Task instructions:
Every record below is to be retyped exactly, with any pictures left out.

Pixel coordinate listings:
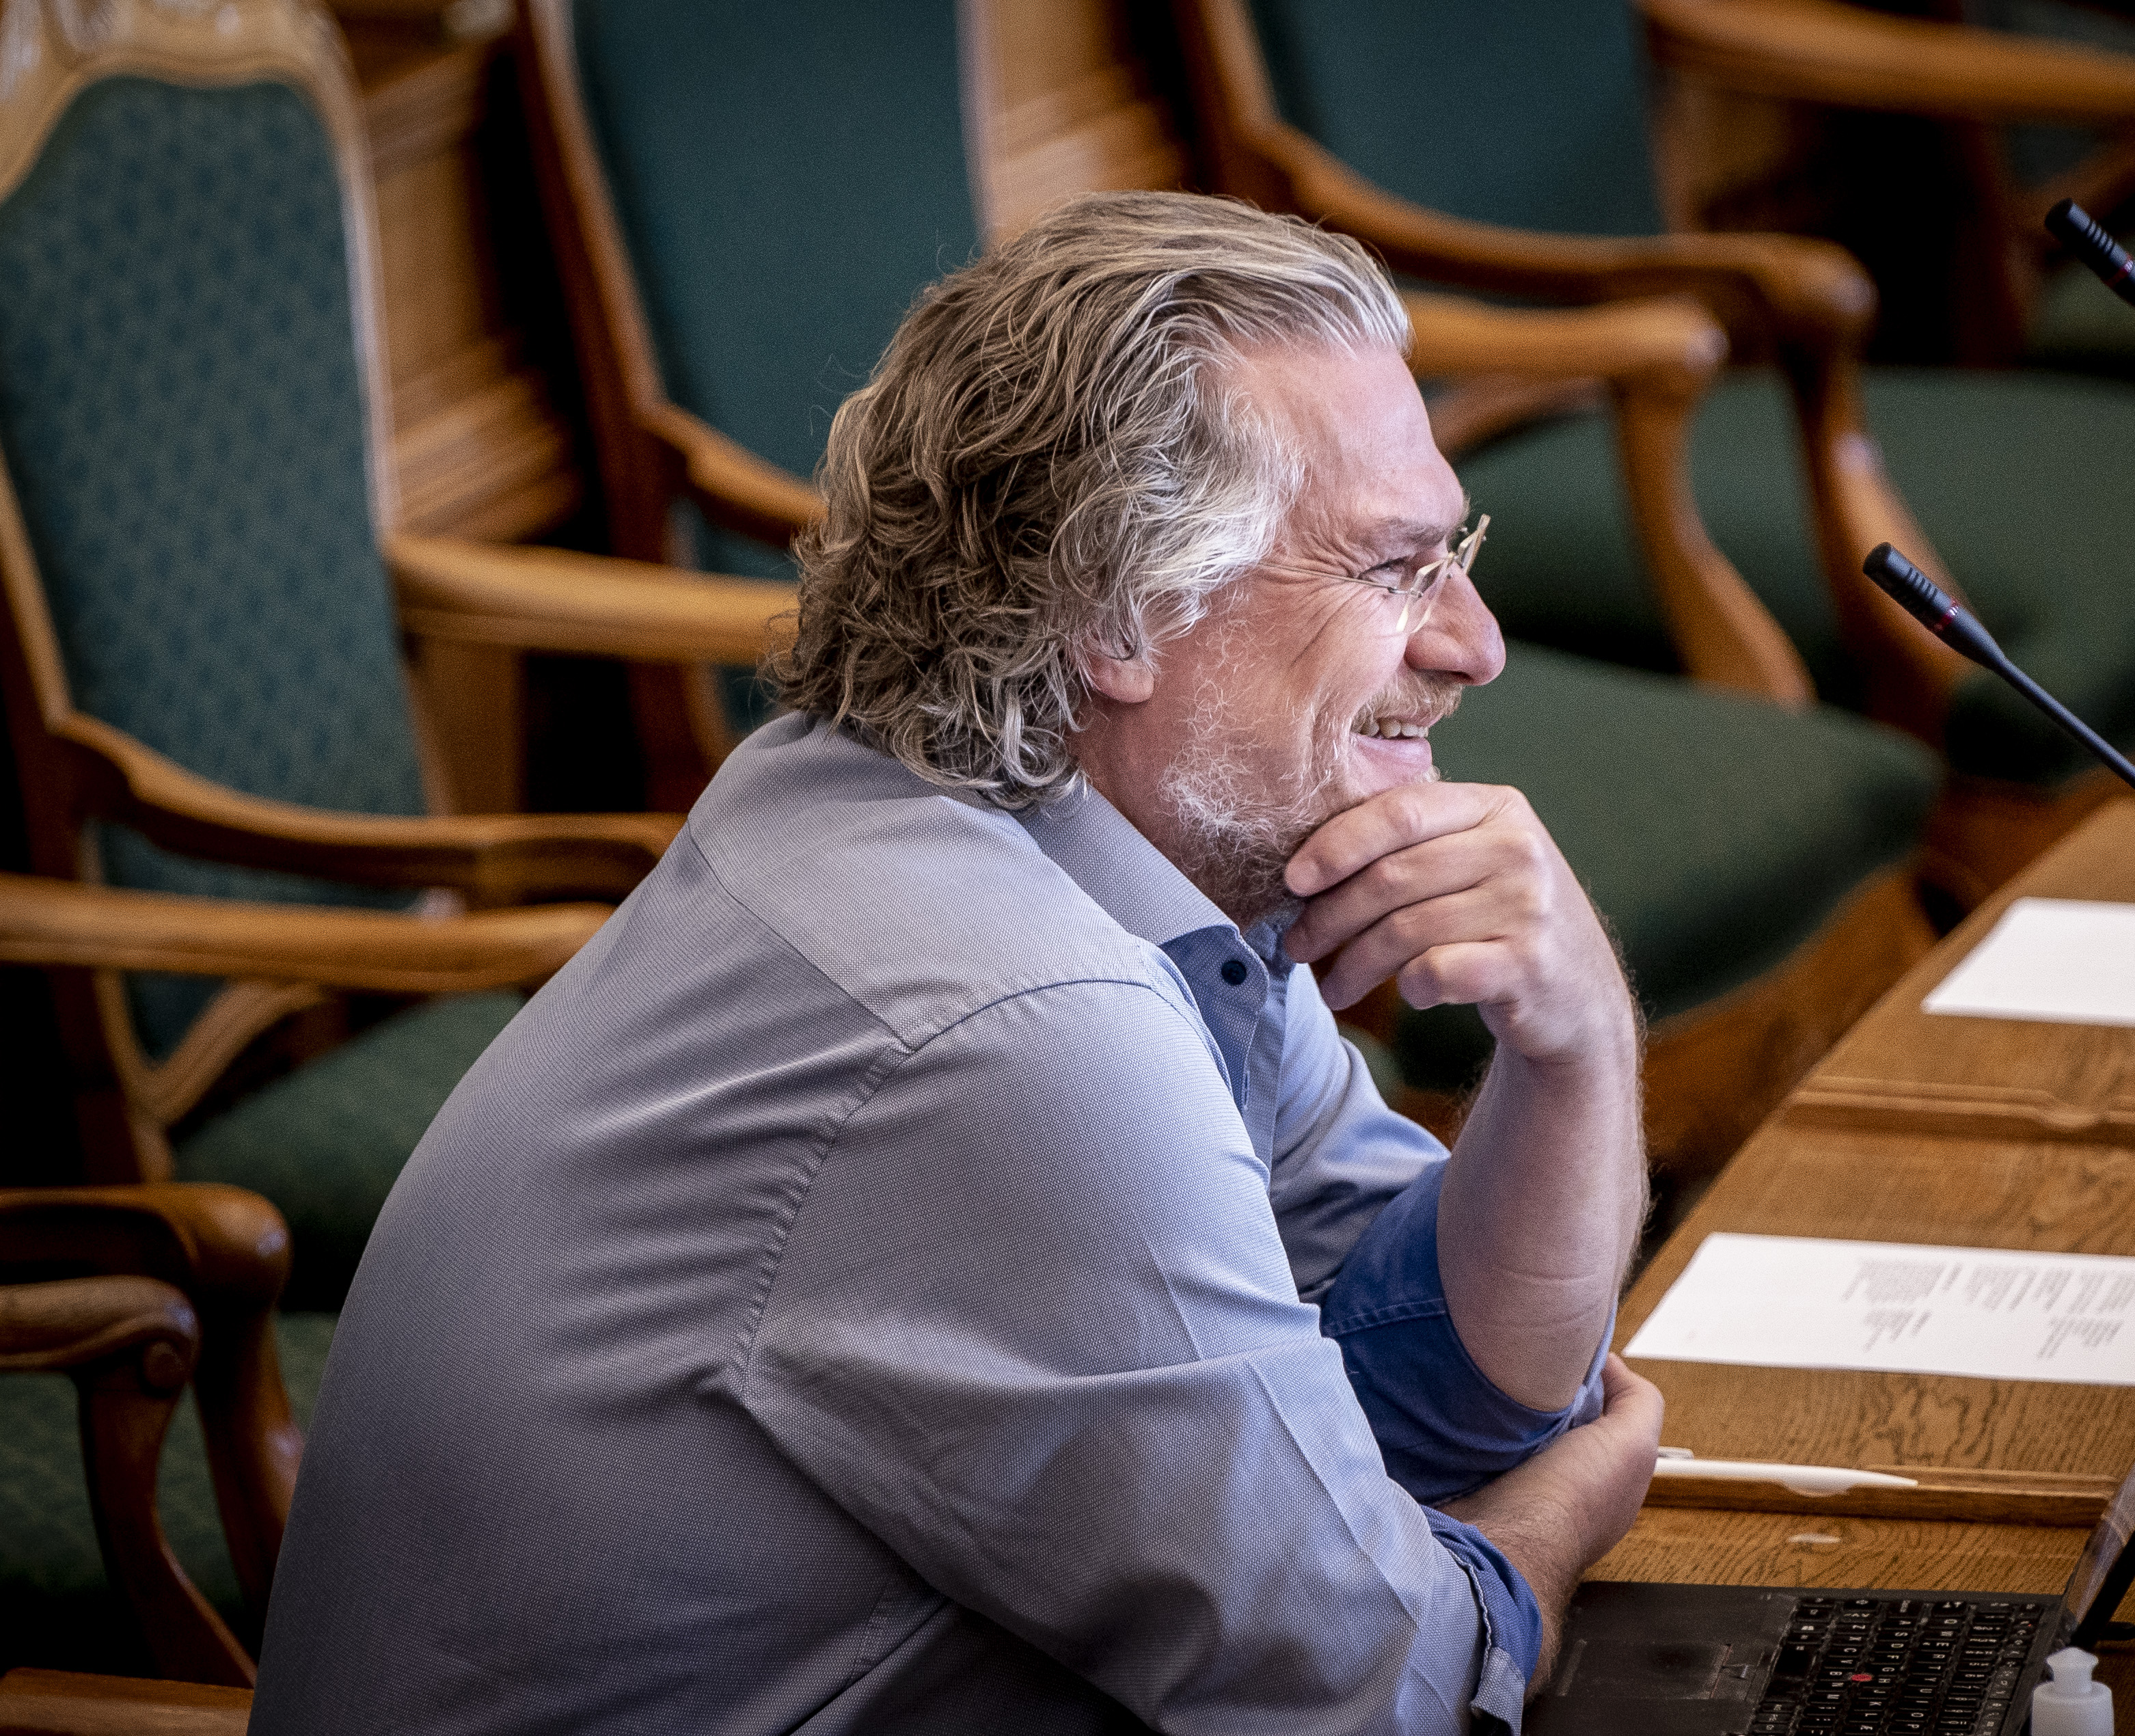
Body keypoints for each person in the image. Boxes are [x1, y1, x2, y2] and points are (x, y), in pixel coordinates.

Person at [249, 191, 1661, 1735]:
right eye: (1392, 570)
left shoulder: (1067, 849)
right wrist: (1562, 1519)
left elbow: (1428, 1386)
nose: (1475, 642)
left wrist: (1575, 1045)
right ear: (1118, 614)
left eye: (1454, 552)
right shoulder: (1018, 1025)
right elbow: (1376, 1692)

Response box:
Body keypoints for each person in the image. Boxes are [x1, y1, x2, y2] and points are (x, y), in pixel coordinates.

Person at [249, 191, 1661, 1735]:
right eye: (1392, 570)
left shoulder: (1067, 849)
right wrist: (1562, 1519)
left elbow: (1428, 1386)
nose: (1475, 642)
left wrist: (1575, 1045)
right ear: (1118, 614)
left eye: (1454, 552)
right shoulder: (1018, 1025)
right elbow: (1376, 1692)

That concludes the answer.